There is a really pervasive narrative I've been hearing a lot since the beginning of the pandemic: that a lot of people are very confident vocalising they don't need to worry about getting ill, because they have a strong immune system.
I don't think many folk realise the ableism and individualism that this reeks of. What alarms me about it is the display of health as an entitlement. People parade their good health around like it is a reward for all of their hard efforts, as if life circumstances, genetics, chance and socioeconomic situation play no part in their well-being.
I understand why people want to be proud or something that we're taught to aspire to, yet I'm left baffled by the insensitivity of people who are basically professing “I am not weak like those sick and disabled people. I am strong.
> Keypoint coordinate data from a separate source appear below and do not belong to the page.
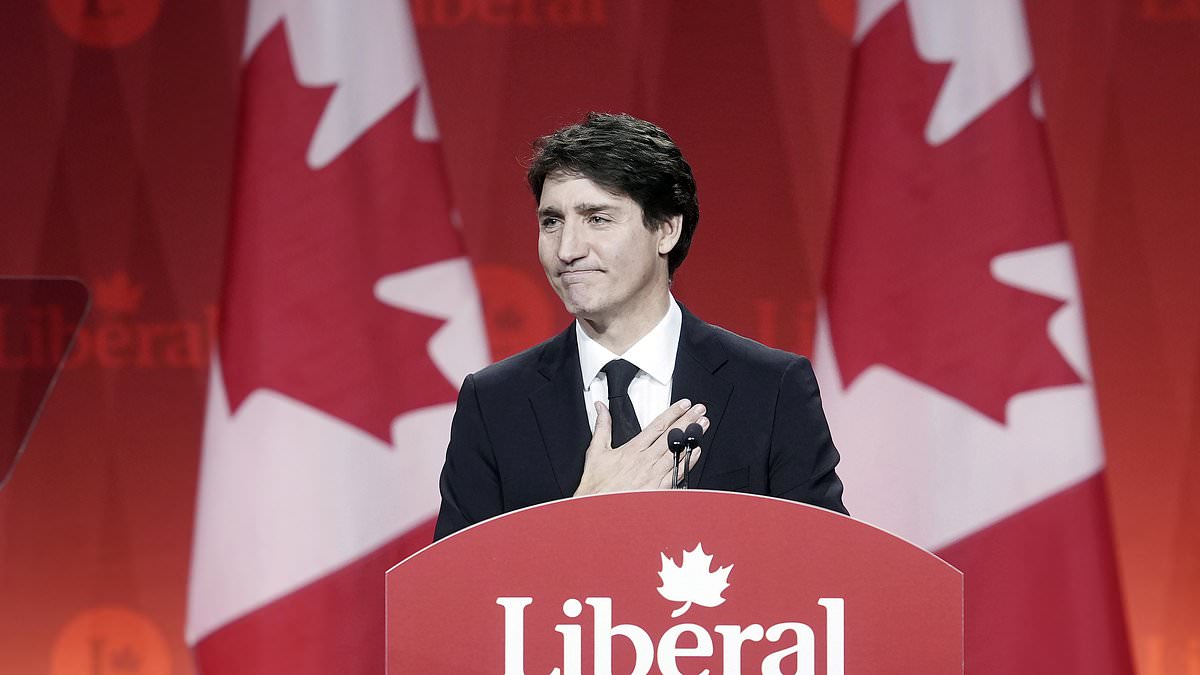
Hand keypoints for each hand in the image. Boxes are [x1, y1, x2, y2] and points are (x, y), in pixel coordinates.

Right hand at [573, 398, 708, 496]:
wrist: (598, 509)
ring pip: (676, 452)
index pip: (657, 426)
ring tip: (701, 426)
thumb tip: (601, 407)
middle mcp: (645, 460)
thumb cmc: (597, 484)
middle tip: (699, 410)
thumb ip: (602, 426)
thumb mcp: (596, 451)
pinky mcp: (657, 489)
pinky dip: (687, 461)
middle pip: (671, 436)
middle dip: (687, 421)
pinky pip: (676, 473)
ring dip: (691, 437)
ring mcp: (653, 475)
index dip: (672, 413)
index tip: (684, 404)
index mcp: (632, 449)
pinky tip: (696, 452)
I am putting in effort.”
I've pondered a lot on what could be the root of this lack of critical empathy; the wilful denial that it could all change on the spin of a coin (or change on whatever COVID variant we're on now.). One of my lasting guesses is that it is easier to pin it on a sense of control of our own immune systems than to acknowledge our fear of mortality. Most of us live lives which are so sanitised away from the notion of death and our own deterioration that any reference to our fallibility is taken as a personal affront.
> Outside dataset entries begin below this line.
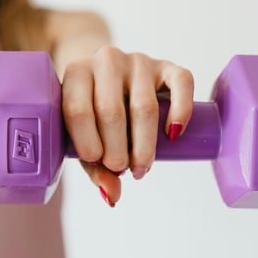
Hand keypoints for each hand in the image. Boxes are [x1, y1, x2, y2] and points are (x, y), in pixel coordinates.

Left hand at [61, 46, 193, 206]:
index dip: (87, 142)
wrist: (106, 70)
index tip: (96, 162)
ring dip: (145, 144)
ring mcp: (137, 61)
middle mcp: (106, 61)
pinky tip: (173, 135)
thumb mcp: (83, 131)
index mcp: (76, 72)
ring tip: (140, 167)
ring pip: (144, 105)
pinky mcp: (166, 66)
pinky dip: (180, 112)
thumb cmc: (91, 107)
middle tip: (121, 169)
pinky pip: (181, 83)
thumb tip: (112, 196)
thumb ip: (93, 164)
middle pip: (111, 111)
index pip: (77, 109)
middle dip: (117, 149)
And I don't think it is intended with malice, but I know it is not proclaimed with care.
When we talk about our own circumstances, these loud proclamations, which only build us up if we're standing on top of others to make us feel better, ring pretty hollow, pretty quickly. Even if – and I stress this – even if the main person you are trampling to feel better about yourself is former you.
If we're lucky enough, most of us are going to get to an age where our bodies begin to fail us, to be able to move less and do less, and I think we would be wise to begin learning how to think of people like this as strong and worthy too, and probably sooner rather than later.